COURTESY BRANDYWINE RIVER MUSEUM OF ART
I wanted to ask a little about the titles of the photographs. They’re sometimes very literal and other times very poetic.
They seem to suggest themselves. Some are Wyeth titles, others are just descriptions.
There’s one called Glass House.
Oh, that refers to a Wyeth painting. That was actually one of the things that cemented the project—a Wyeth painting called Glass House. It’s of a cupola, of a white space. It was actually a portrait of the woman who owned the house.
It’s just interesting that it has an unexpected connection with another series you did about Philip Johnson’s Glass House. Was that on purpose?
Oh, of course. It was a gift, Wyeth’s title. It was a segue between Wyeth and my photographs.
So do you think there are any similarities between that series and the Wyeth one?
I purposefully wanted to invert the “Glass House” works. As I was winding down the “Glass House” photographs, I was trying to figure out what would be an antidote to it. Interestingly, Wyeth became a corrective or antidote to the colors of the “Glass House” [works], or the artifice. I was interested in something extremely naturalistic as a kind of tonic to the Glass House.
COURTESY BRANDYWINE RIVER MUSEUM OF ART
How many years did you spend doing the “Wyeth” series?
Five. I actually made some new photographs three weeks ago.

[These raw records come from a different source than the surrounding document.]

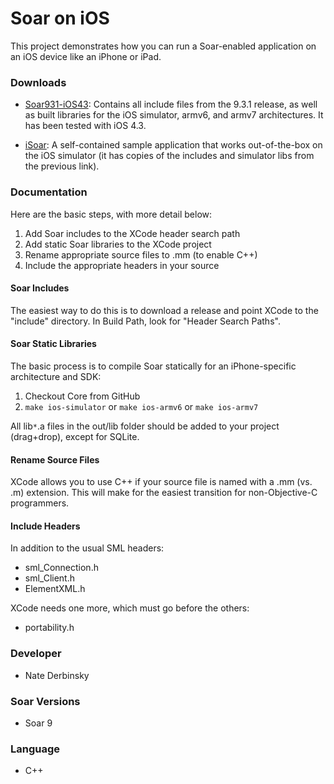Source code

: # Soar on iOS #

This project demonstrates how you can run a Soar-enabled application on an iOS device like an iPhone or iPad.

### Downloads ###

  * [Soar931-iOS43](http://www.eecs.umich.edu/~soar/sitemaker/misc/Soar931-iOS43.tar.gz): Contains all include files from the 9.3.1 release, as well as built libraries for the iOS simulator, armv6, and armv7 architectures. It has been tested with iOS 4.3.

  * [iSoar](http://www.eecs.umich.edu/~soar/sitemaker/misc/ios-example.tar.gz): A self-contained sample application that works out-of-the-box on the iOS simulator (it has copies of the includes and simulator libs from the previous link).

### Documentation ###
Here are the basic steps, with more detail below:

  1. Add Soar includes to the XCode header search path
  1. Add static Soar libraries to the XCode project
  1. Rename appropriate source files to .mm (to enable C++)
  1. Include the appropriate headers in your source

#### Soar Includes ####

The easiest way to do this is to download a release and point XCode to the "include" directory. In Build Path, look for "Header Search Paths".

#### Soar Static Libraries ####

The basic process is to compile Soar statically for an iPhone-specific architecture and SDK:

  1. Checkout Core from GitHub
  1. `make ios-simulator` or `make ios-armv6` or `make ios-armv7`

All lib`*`.a files in the out/lib folder should be added to your project (drag+drop), except for SQLite.

#### Rename Source Files ####

XCode allows you to use C++ if your source file is named with a .mm (vs. .m) extension. This will make for the easiest transition for non-Objective-C programmers.

#### Include Headers ####

In addition to the usual SML headers:

  * sml\_Connection.h
  * sml\_Client.h
  * ElementXML.h

XCode needs one more, which must go before the others:

  * portability.h

### Developer ###
  * Nate Derbinsky

### Soar Versions ###
  * Soar 9

### Language ###
  * C++
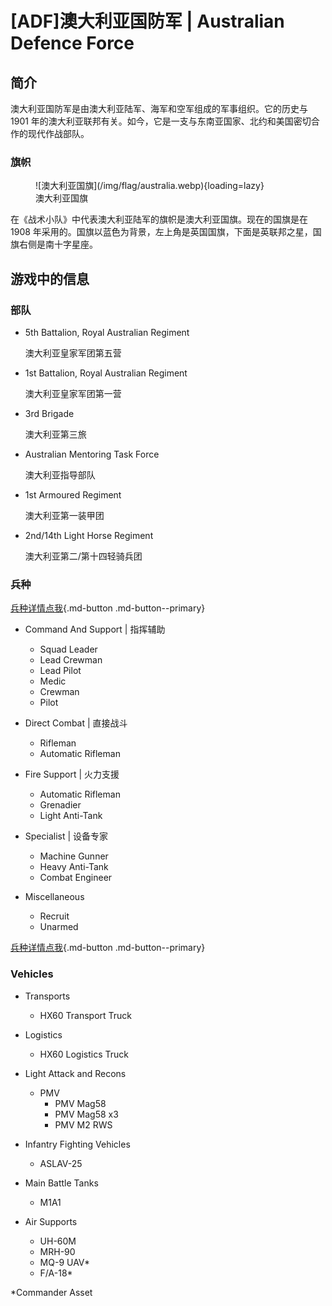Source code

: # [ADF]澳大利亚国防军 | Australian Defence Force

## 简介

澳大利亚国防军是由澳大利亚陆军、海军和空军组成的军事组织。它的历史与 1901 年的澳大利亚联邦有关。如今，它是一支与东南亚国家、北约和美国密切合作的现代作战部队。

### 旗帜

<figure markdown>
  ![澳大利亚国旗](/img/flag/australia.webp){loading=lazy}
  <figcaption>澳大利亚国旗</figcaption>
</figure>

在《战术小队》中代表澳大利亚陆军的旗帜是澳大利亚国旗。现在的国旗是在 1908 年采用的。国旗以蓝色为背景，左上角是英国国旗，下面是英联邦之星，国旗右侧是南十字星座。

## 游戏中的信息

### 部队

- 5th Battalion, Royal Australian Regiment

    澳大利亚皇家军团第五营

- 1st Battalion, Royal Australian Regiment

    澳大利亚皇家军团第一营

- 3rd Brigade

    澳大利亚第三旅

- Australian Mentoring Task Force

    澳大利亚指导部队

- 1st Armoured Regiment

    澳大利亚第一装甲团

- 2nd/14th Light Horse Regiment

    澳大利亚第二/第十四轻骑兵团

### 兵种

[兵种详情点我](./kit){.md-button .md-button--primary}

- Command And Support | 指挥辅助

    - Squad Leader
    - Lead Crewman
    - Lead Pilot
    - Medic
    - Crewman
    - Pilot

- Direct Combat | 直接战斗

    - Rifleman
    - Automatic Rifleman

- Fire Support | 火力支援

    - Automatic Rifleman
    - Grenadier
    - Light Anti-Tank

- Specialist | 设备专家

    - Machine Gunner
    - Heavy Anti-Tank
    - Combat Engineer

- Miscellaneous

    - Recruit
    - Unarmed

[兵种详情点我](./kit){.md-button .md-button--primary}


### Vehicles

- Transports

    - HX60 Transport Truck

- Logistics

    - HX60 Logistics Truck

- Light Attack and Recons

    - PMV
        - PMV Mag58
        - PMV Mag58 x3
        - PMV M2 RWS

- Infantry Fighting Vehicles

    - ASLAV-25

- Main Battle Tanks

    - M1A1

- Air Supports

    - UH-60M
    - MRH-90
    - MQ-9 UAV*
    - F/A-18*

*Commander Asset 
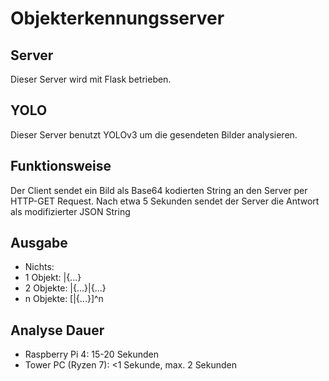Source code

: # Objekterkennungsserver
## Server
Dieser Server wird mit Flask betrieben.
## YOLO
Dieser Server benutzt YOLOv3 um die gesendeten Bilder analysieren.

## Funktionsweise
Der Client sendet ein Bild als Base64 kodierten String an den Server per HTTP-GET Request.
Nach etwa 5 Sekunden sendet der Server die Antwort als modifizierter JSON String

## Ausgabe
* Nichts: 
* 1 Objekt: |{...}
* 2 Objekte: |{...}|{...}
* n Objekte: [|{...}]^n

## Analyse Dauer
* Raspberry Pi 4: 15-20 Sekunden
* Tower PC (Ryzen 7): <1 Sekunde, max. 2 Sekunden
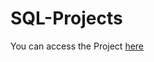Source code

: # SQL-Projects
You can access the Project [here](https://github.com/omar25599/SQL-Projects/blob/main/unicorn%20analysis1.ipynb)
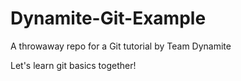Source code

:Dynamite-Git-Example
====================

A throwaway repo for a Git tutorial by Team Dynamite

Let's learn git basics together!
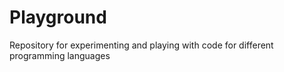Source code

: # Playground
Repository for experimenting and playing with code for different programming languages
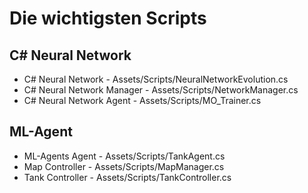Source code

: # Die wichtigsten Scripts

<h2>C# Neural Network</h2>
<ul>
 <li>C# Neural Network - Assets/Scripts/NeuralNetworkEvolution.cs</li>
 <li>C# Neural Network Manager - Assets/Scripts/NetworkManager.cs</li>
 <li>C# Neural Network Agent - Assets/Scripts/MO_Trainer.cs</li>
</ul>

<h2>ML-Agent</h2>
<ul>
 <li>ML-Agents Agent - Assets/Scripts/TankAgent.cs</li>
 <li>Map Controller - Assets/Scripts/MapManager.cs</li>
 <li>Tank Controller -  Assets/Scripts/TankController.cs</li>
</ul>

Did you have a different idea, going back and doing the newer photographs?
No, last year I gave a talk in Canada, at the National Gallery, and I talked about Wyeth’s relationship to birds because birds appear in many of his paintings. They have a poetic resonance with Wyeth. I was able to make two photographs—one of a flock of birds, and also a second picture of a feather. I’ve incorporated those into the show.
Now that the “Wyeth” series is, more or less, finished, what do you think about it, looking back on it?
You know, there’s a lot of explaining I’ve got to do with this work, and I wish that I could just extract myself from it, and you could just look at the pictures. It just seems that today museums have lots of explanations. Brandywine is a great museum, and they have a big education component because a lot of the viewers are there to see Wyeth, not to see the contemporary art. There’s a big push to explain my work, and it’s just too bad. Just experience it.